5. A Fiscal Crisis in Emerging Market Economies
While we are not too concerned about the fiscal situation in the developed economies, we are much more concerned about the fiscal developments in the emerging markets.
Emerging market economies generally have a weaker institutional infrastructure than developed economies. As a consequence, they are less able to shoulder large fiscal deficits. When fiscal deficits become too large, they tend to lead to a run on the currency and in extreme scenarios to an inability of a government to refinance its debts.
When we look across the universe of emerging markets, two countries in particular stick out – South Africa and Brazil. So when we look at South Africa, we see an external deficit. We see a very large fiscal deficit. And we see a very large stock of debt.
All of this is combined with a political fragility in that South Africa has a distinct key-man risk. Altogether, this leaves South Africa fragile and vulnerable to a fiscal crisis.
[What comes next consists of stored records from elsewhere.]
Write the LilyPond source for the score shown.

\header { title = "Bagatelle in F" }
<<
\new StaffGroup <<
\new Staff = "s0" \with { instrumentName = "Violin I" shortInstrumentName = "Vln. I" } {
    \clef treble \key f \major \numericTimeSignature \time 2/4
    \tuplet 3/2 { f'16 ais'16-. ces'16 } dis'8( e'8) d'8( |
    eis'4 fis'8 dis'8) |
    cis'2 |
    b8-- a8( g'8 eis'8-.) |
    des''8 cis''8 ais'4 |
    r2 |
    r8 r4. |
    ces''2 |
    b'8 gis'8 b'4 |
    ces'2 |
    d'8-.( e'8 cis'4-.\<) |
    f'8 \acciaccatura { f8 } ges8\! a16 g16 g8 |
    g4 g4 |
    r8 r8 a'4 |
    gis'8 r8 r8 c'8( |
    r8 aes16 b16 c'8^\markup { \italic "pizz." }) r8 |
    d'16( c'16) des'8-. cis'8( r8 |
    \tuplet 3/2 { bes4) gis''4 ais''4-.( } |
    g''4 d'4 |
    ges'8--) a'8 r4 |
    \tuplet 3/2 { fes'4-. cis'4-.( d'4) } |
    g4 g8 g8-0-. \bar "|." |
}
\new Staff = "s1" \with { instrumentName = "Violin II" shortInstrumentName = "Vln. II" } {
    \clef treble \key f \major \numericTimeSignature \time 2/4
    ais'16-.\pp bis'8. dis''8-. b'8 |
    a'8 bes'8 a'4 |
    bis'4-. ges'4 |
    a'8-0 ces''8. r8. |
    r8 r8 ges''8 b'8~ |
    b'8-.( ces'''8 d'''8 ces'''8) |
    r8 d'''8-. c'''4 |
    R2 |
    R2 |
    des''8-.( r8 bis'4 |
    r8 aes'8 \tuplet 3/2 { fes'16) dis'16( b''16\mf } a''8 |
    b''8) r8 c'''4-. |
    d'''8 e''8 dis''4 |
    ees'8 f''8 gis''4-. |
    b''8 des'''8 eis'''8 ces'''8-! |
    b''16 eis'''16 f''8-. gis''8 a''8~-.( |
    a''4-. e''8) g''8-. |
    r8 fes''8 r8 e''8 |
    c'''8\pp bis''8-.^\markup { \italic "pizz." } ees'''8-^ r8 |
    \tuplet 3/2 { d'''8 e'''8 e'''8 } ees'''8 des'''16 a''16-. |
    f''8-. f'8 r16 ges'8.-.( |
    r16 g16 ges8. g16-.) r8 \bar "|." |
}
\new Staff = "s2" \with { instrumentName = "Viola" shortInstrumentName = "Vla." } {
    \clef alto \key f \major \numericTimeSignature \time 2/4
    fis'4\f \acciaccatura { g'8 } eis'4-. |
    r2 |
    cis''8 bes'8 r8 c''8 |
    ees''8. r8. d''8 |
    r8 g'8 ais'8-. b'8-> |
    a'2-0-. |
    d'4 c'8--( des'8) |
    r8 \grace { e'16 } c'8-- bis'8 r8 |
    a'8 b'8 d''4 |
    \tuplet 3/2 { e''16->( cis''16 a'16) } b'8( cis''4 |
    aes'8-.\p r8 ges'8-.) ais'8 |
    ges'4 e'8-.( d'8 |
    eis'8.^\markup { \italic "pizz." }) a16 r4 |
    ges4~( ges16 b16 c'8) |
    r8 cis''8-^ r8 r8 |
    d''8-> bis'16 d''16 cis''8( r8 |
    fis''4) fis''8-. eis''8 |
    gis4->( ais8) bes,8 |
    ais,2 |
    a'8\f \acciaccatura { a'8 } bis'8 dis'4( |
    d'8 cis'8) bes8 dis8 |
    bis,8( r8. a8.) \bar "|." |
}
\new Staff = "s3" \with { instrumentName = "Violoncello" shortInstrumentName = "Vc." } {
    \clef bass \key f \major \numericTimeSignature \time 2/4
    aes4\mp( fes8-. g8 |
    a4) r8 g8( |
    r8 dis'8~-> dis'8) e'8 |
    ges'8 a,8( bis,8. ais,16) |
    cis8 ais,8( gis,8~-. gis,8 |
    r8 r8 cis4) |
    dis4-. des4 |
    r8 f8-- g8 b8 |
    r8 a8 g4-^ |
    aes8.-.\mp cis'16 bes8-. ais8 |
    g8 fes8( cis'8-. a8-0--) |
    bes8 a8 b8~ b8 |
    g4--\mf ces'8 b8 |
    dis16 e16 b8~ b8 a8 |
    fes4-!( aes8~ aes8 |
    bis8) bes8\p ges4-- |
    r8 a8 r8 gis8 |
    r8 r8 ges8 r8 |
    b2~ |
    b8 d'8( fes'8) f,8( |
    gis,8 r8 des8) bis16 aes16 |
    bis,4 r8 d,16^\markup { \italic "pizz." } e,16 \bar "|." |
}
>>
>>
The situation in Brazil is somewhat different. But Brazil also has a very large fiscal deficit and a large stock of debt. In addition, Brazil has a history of high inflation, which leaves the economy vulnerable to runs on the currency.
Altogether, the non-China emerging markets account for a little less than 20% of global GDP. As such, a fiscal crisis in some of these economies is going to be a headwind to the global recovery, but it is probably not going to derail the global recovery.
6. A Eurozone Crisis Triggered by a Surge in Populism
Many of the economies in the Euro area, in particular the southern part of the Euro area, have been living through a decade of very weak growth. This has left big portions of the population feeling angry and feeling like they live in a world without any opportunities.
Now they’ve been hit by the coronavirus shock. They may have another decade ahead of them that will not be good in terms of employment and will increase the resentment of the population against the Euro area.
This is a fertile ground for populist policymakers. Whilst, the coronavirus shock is not the fault of any economy and in particular it is not the fault of the southern European economies, the lack of fiscal space is their own doing, and this is a problem. If we get the combination of a populist policymaker and we have countries without fiscal space, it becomes very difficult for the wealthier economies in the Euro area to explain to their populations why they need to make fiscal transfers to another economy when there are not even enough jobs at home.
The Franco-German Recovery Fund is an attempt to preempt a surge in populism. Whilst the economic amounts in the Franco-German recovery fund are indeed meaningful, we see the much bigger value of this fund as political. The fund signals solidarity across the Eurozone. Wealthier countries are willing to help less fortunate countries in the Euro area.
Whether the recovery fund will turn out to be successful remains to be seen. And a lot depends on the terms and conditions that will be attached to the loans and grants distributed from the fund.
Whilst, no risk individually may derail the recovery, the combination of these six key risks will be a powerful headwind to the economic recovery. The defining question over the coming couple of years is how policymakers respond to these risks.